Extracted records:

__________________________________________________

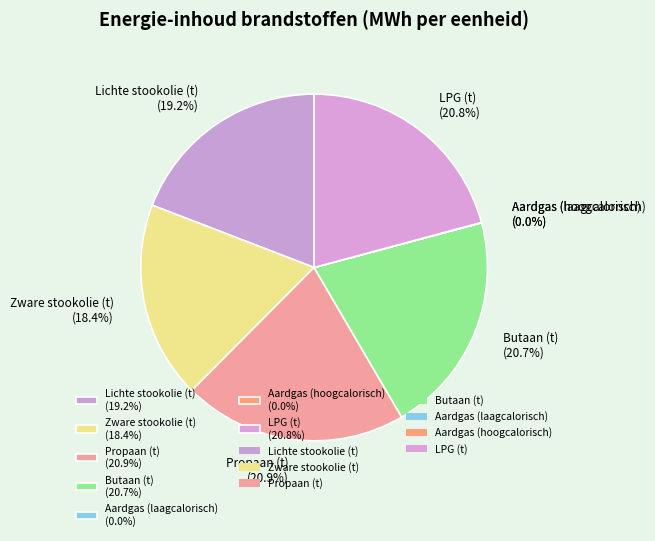

To the nearest percent, what is the average slice percentage?

14%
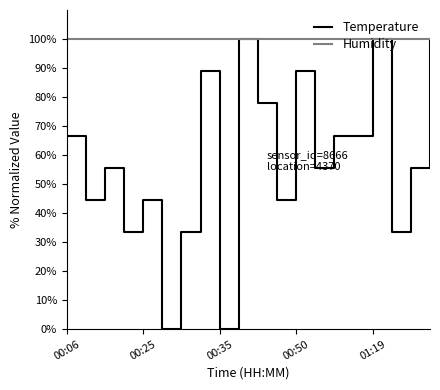

How many values in the Temperature series are below 55?

8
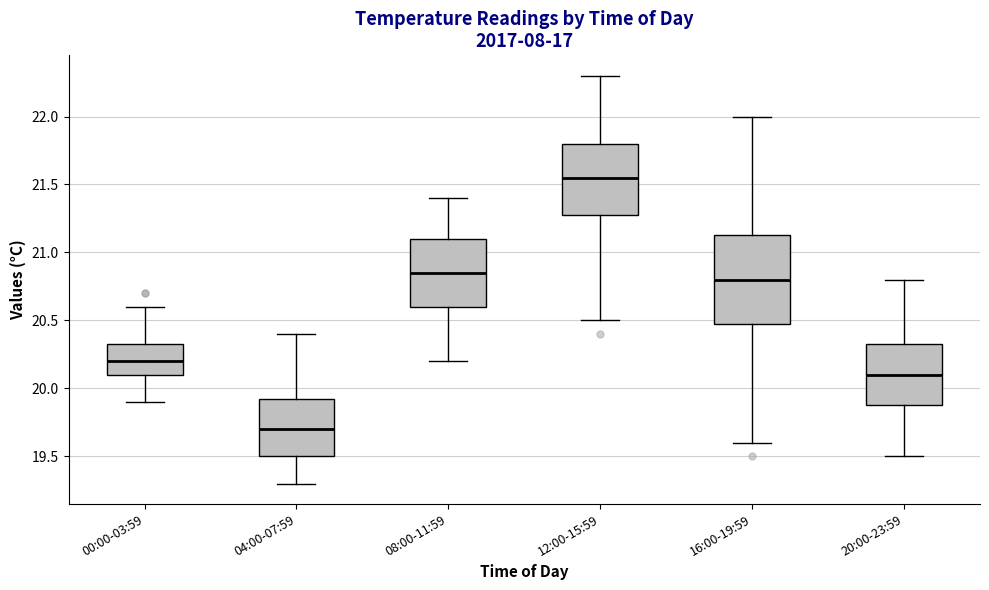

Comparing the boxes themselves (not the whiskers), which one is the tallest?

16:00-19:59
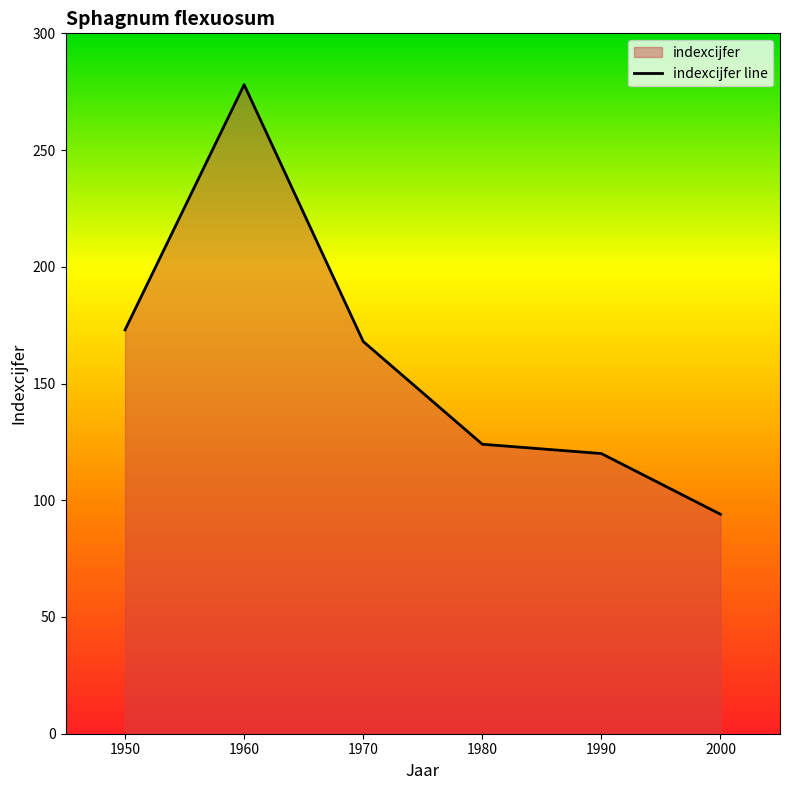

At which category does the chart reach its minimum across all series?

2000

__________________________________________________

> What to produce
Could you reproduce the records word for word, starting with the line that contains "Comparing the boxes" and continuing through the end of the records, without the pictures?

> Completed task
Comparing the boxes themselves (not the whiskers), which one is the tallest?

16:00-19:59

At which category does the chart reach its minimum across all series?

2000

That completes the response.